Dr. Leman: Well, I think you’ll get an eye opening experience if you read this book, if you’re one of those people that live in piles, you tend to be a procrastinator, you’re a great starter, but not a great finisher. If any of that rings true in your life, get this book and you will see that you are the culprit that defeat yourself. And it probably is a direct result of you growing up in a home where one of your parents were critical of you. Like I say eye opener, it’s, I’m telling you, this is a book that people write back and say, wow, that was a life changer for me. I never realized that I secretly had a plan to defeat myself. And so that’s pretty eye opening statement. So if you’re one of those people that struggle and you know you’re a lot more competent than you show, this is a book for you.
Doug: One of the things I’ve heard you say in the past is if you’re thinking about going to a counselor to help your or a psychologist to help you out, you would highly recommend that you start with this book and for a buck 99 you might be able to diagnose yourself and help your self get over some things. So if you’re thinking, man, I’m kind of stuck, I want to get up moving forward, When Your Best Isn’t Good Enough, January now to the 31st for $1.99. So Dr Leman, you run multiple schools now and when the school calls up and says, “Hey, we want to do testing for ADD.” It’s going to take some parents a lot of guts to say, “No, we want to take our child to our own medical doctor first.” How do they, can you help that parent who’s afraid to have that conversation? What should they say to the school?
Dr. Leman: Well, I think a parent has absolutely the right to take their kid to their primary physician, the pediatrician to a specialist, whatever. If a school’s making a recommendation, it’s a recommendation based upon facts. Okay. It should be a recommendation that’s not only from the teacher, but one of the other allied professionals within the school and say, “Hey, we think there’s a problem here and we believe that testing is appropriate.” And again, that in my mind is completely up to the parent. Parents who have been left out of the conversation too many times, parents are the conversation. They’re the ones responsible for their children. So if a parent wants to take their kid to their own physician, so be it. That’s great. The point is, is there a problem? Is there a processing problem? Is there an ADD problem? Because if you can get that problem moving in the right direction, chances are that kid is going to be able to learn better and that’s what we’re trying to put into effect. Giving that kid the best possible chance for success.
Andrea: Another question that Pam asked was, once she is tested and if she was labeled ADHD, is that okay? Is there something that goes with that label that’s going to travel with them through the years?
Dr. Leman: Kids unfortunately have more labels than they need. We have kids who have all kinds of individual educational programs and every school has them. Why there’s so many these days, who knows? Might have something to do with, we’ve fed kids processed food from the time they were born. I have no idea, but we sure have a lot of kids who have special needs of one kind or another. And parents today, you hear it all the time, I don’t want my kid to be labeled. Well, how about a label like John or Susan? That’s a nice label, their name. I’m not a label person either, again, I was a guy that was written off by school personnel a reminder for some, if you’re new to our podcast, my guidance counselor told me with a straight face, he couldn’t get me in reform school, let alone college.

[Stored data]
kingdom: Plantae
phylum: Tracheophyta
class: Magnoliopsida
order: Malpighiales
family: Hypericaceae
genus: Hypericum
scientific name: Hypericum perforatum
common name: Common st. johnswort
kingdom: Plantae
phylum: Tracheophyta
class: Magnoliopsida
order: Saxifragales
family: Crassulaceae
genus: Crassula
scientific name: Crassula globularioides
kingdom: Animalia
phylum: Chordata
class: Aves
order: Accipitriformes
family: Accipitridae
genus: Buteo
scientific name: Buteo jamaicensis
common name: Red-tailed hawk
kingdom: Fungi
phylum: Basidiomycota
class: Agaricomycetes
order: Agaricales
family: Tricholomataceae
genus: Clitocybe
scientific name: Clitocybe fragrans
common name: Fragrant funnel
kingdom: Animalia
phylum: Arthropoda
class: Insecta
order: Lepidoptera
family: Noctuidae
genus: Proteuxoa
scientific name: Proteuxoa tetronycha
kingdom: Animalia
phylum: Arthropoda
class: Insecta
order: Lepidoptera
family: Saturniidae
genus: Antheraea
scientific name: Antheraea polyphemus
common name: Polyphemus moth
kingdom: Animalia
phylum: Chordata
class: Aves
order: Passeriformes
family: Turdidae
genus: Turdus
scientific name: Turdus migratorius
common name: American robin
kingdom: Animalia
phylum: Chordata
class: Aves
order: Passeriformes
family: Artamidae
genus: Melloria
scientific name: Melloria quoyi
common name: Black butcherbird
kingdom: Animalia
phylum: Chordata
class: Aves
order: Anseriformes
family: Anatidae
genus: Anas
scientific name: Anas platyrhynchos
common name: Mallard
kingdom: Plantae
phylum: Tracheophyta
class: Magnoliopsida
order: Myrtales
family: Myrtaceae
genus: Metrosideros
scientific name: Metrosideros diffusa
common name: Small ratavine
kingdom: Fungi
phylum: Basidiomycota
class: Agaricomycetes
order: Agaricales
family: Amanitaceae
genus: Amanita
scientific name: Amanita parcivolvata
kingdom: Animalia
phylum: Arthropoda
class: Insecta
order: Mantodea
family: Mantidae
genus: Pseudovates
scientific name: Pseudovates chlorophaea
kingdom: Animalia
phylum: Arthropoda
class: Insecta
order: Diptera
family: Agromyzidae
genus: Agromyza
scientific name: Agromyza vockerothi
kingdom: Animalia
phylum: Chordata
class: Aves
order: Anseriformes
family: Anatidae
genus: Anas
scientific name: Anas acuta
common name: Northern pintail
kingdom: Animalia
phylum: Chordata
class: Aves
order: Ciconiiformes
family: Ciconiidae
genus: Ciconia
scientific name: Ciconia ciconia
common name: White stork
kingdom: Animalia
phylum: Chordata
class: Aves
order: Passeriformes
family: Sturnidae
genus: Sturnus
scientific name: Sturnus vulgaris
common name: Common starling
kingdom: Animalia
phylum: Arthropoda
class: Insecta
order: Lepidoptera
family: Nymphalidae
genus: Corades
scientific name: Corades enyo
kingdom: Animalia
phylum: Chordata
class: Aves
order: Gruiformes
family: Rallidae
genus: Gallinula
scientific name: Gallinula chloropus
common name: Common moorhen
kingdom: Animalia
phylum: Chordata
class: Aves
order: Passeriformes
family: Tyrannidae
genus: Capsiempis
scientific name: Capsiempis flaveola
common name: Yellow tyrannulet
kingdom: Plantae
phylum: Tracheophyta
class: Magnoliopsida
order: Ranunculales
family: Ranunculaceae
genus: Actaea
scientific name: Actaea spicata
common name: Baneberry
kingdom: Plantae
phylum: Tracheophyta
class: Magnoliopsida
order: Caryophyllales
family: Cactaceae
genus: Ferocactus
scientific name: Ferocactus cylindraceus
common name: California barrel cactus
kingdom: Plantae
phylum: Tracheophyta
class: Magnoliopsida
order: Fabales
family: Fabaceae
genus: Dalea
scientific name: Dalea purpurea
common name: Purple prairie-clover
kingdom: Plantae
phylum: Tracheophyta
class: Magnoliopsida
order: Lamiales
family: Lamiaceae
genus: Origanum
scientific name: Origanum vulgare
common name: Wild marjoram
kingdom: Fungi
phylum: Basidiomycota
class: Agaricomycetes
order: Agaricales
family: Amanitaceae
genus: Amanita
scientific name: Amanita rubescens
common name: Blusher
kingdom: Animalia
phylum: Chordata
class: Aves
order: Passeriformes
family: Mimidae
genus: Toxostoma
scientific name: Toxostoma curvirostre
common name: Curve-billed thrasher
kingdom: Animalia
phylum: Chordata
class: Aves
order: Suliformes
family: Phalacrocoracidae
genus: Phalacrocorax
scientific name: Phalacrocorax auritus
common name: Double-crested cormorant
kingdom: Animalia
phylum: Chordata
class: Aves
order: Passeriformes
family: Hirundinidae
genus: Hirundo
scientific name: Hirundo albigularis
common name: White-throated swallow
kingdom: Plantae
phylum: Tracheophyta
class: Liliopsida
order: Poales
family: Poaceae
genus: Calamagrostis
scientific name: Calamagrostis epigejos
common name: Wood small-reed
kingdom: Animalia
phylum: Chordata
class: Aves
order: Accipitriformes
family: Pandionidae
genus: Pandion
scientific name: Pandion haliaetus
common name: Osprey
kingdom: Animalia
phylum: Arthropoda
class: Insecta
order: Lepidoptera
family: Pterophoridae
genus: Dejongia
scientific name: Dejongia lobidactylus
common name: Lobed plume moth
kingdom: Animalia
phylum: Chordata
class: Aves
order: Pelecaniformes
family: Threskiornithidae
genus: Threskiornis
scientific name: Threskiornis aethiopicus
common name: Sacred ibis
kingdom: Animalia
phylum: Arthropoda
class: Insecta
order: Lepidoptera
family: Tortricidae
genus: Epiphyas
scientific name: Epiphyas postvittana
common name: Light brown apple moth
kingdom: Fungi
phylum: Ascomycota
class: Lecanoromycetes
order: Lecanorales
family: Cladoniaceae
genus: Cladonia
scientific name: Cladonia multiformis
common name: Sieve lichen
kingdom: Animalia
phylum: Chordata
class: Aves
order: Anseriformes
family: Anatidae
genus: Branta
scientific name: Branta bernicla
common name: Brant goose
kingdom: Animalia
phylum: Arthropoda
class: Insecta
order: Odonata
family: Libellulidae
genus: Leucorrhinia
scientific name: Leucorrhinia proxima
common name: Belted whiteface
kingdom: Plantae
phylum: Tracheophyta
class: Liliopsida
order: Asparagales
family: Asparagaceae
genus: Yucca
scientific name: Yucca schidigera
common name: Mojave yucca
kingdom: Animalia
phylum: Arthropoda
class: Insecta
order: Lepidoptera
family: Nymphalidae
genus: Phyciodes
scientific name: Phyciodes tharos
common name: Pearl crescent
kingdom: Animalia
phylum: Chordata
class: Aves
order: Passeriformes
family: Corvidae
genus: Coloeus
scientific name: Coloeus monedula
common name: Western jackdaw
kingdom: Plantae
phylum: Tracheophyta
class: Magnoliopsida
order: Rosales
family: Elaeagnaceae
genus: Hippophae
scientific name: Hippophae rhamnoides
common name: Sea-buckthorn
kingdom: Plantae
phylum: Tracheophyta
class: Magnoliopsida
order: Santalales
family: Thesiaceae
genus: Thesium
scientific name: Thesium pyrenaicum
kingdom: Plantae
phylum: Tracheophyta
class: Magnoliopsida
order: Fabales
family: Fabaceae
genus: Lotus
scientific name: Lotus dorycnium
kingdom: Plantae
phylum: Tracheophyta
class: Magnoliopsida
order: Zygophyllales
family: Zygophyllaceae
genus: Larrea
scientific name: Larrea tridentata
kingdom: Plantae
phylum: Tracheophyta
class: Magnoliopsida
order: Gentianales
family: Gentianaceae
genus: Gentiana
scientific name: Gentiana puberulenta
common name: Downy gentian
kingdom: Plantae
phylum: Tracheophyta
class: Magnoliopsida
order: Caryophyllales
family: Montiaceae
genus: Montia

• **The task**
Repeat word for word the stretch of the podcast transcript from "Dr. Leman: Well, I think you’ll" through "book for you.".

• **Response to the exercise**
Dr. Leman: Well, I think you’ll get an eye opening experience if you read this book, if you’re one of those people that live in piles, you tend to be a procrastinator, you’re a great starter, but not a great finisher. If any of that rings true in your life, get this book and you will see that you are the culprit that defeat yourself. And it probably is a direct result of you growing up in a home where one of your parents were critical of you. Like I say eye opener, it’s, I’m telling you, this is a book that people write back and say, wow, that was a life changer for me. I never realized that I secretly had a plan to defeat myself. And so that’s pretty eye opening statement. So if you’re one of those people that struggle and you know you’re a lot more competent than you show, this is a book for you.